Desde luego la lectura que cabe hacerse de todo esto es que es más fácil y
provechoso robar una nación que una gallina; esto se sabe desde que publicaron
el Génesis hace más de dos mil años pero la gente es que ya no lee esas cosas
o le dan igual. Lo que importa es hacer facción y joder al de enfrente. El
robagallinas no declara nada a los medios de comunicación y por tanto no
existe; lo que existe es la gallina o más bien su figura o sombra platónica, ya
que la gallina física se la comió el pobretón y se le indigestó, y pena en el
talego el empacho del volátil. A esta gente sin embargo no se les atasca nada
en el conducto digestivo; son capaces de comerse el tres por ciento de todas
las gallinas catalanas sin molestias apreciables y luego se fuman un puro y se
toman una copita de Aromas del Montserrat. Desde siempre he tenido la sospecha
de que si alguien se hubiera atrevido a meter al talego a D. Jordi nada de esto
que contemplamos habría sucedido. La impunidad en el robo da alas a los que
vienen apretando por detrás diciendo ¿Qué hay de lo mío? Y los que pagan las
abultadas facturas de los despropósitos somos nosotros, los robagallinas de a
pie, que solo tenemos para defendernos la constitución y el abogado de oficio ósea nada. No se alarmen Vds. por las
imágenes televisivas, no son ciertas, o
solo lo son parcialmente. Las cámaras solo siguen a los 30000 alucinados que
recorren Cataluña enmascarados; podrían poner las cámaras en los cientos y
miles de calles, instalaciones e
infraestructuras catalanas donde no pasa nada; pero desde que nació el
periodismo el que no pase nada no es noticiable, yo les pregunto a mis amigos
catalanes que como está aquello, y como no han tenido que coger ningún vuelo en
El Prat me dicen que allí no pasa nada y que todo es un invento de la prensa.
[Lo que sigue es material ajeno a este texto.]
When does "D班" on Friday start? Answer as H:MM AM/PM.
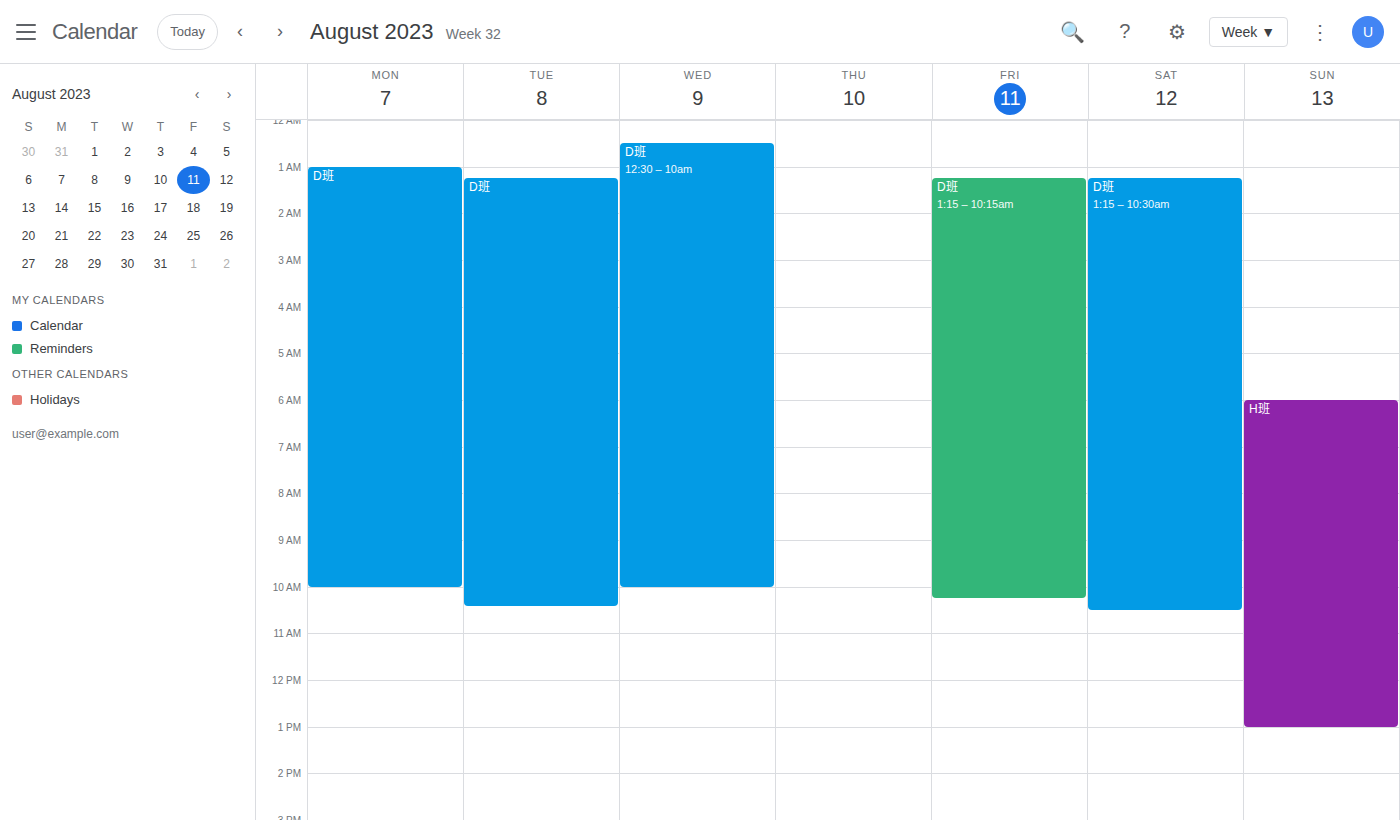
1:15 AM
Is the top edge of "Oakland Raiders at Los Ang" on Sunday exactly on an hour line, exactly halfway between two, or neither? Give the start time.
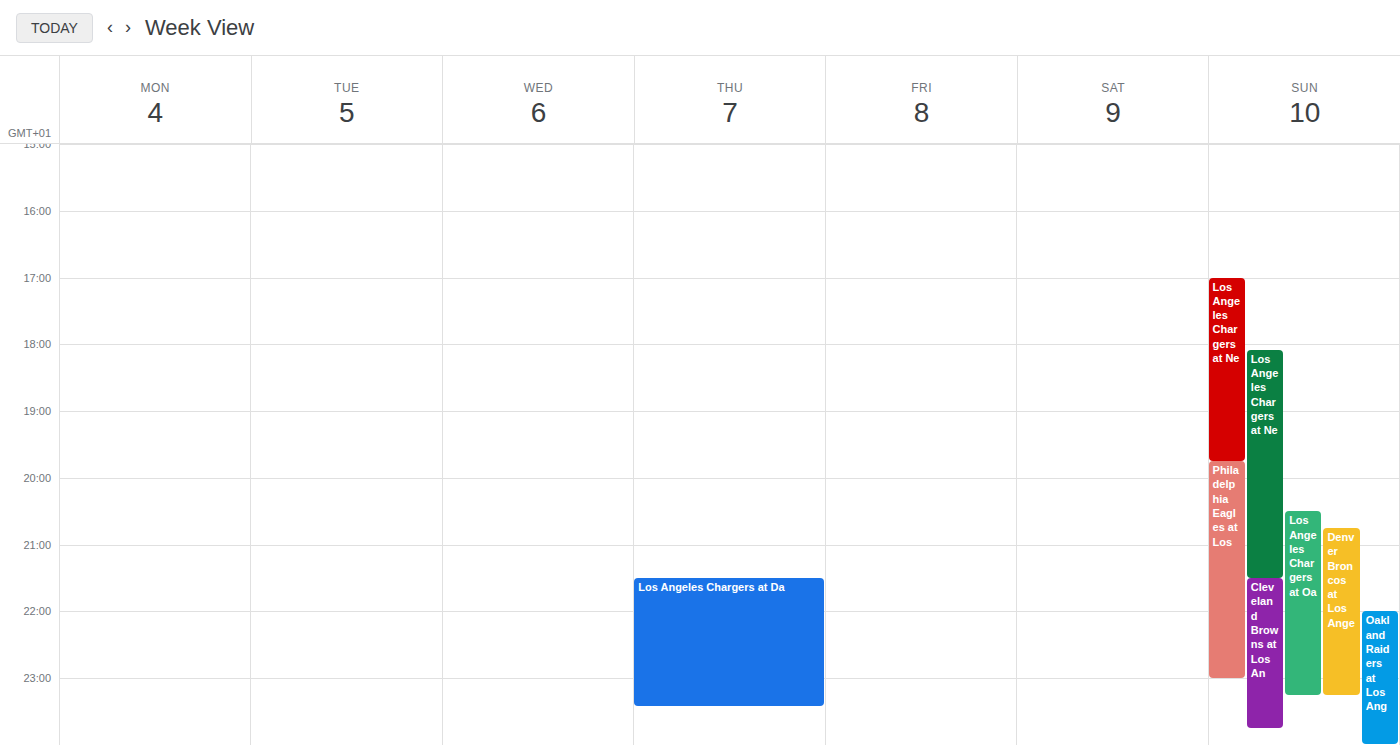
10:00 PM -- exactly on the 10 PM line.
Me viene a la memoria un sucedido durante el franquismo. Uno de los ministros
del caudillato estaba inaugurando una presa o algo y la prensa del movimiento
lo había situado el día anterior inaugurando otra cosa en otra capital de
provincias de donde venía casualmente uno de los presentes en el acto que sabía
positivamente que no había estado allí. Cuando se lo echo en cara al que
cortaba la cinta este le espetó con malos humos. ¡Menos viajar y más leer la
prensa! Yo sin embargo les recomiendo lo contrario y de poder hacerlo yo mismo
estaría escribiendo desde otro país. Aunque en todos haya inauguraciones,
gallinas y ministros; en ninguno civilizado hay que asistir al bochorno de que una autoridad diga en público
que volverá a delinquir y se quede tan ancho. Desde aquí recomiendo a los robagallinas que se envuelvan en alguna bandera patriótica; a lo mejor cuela.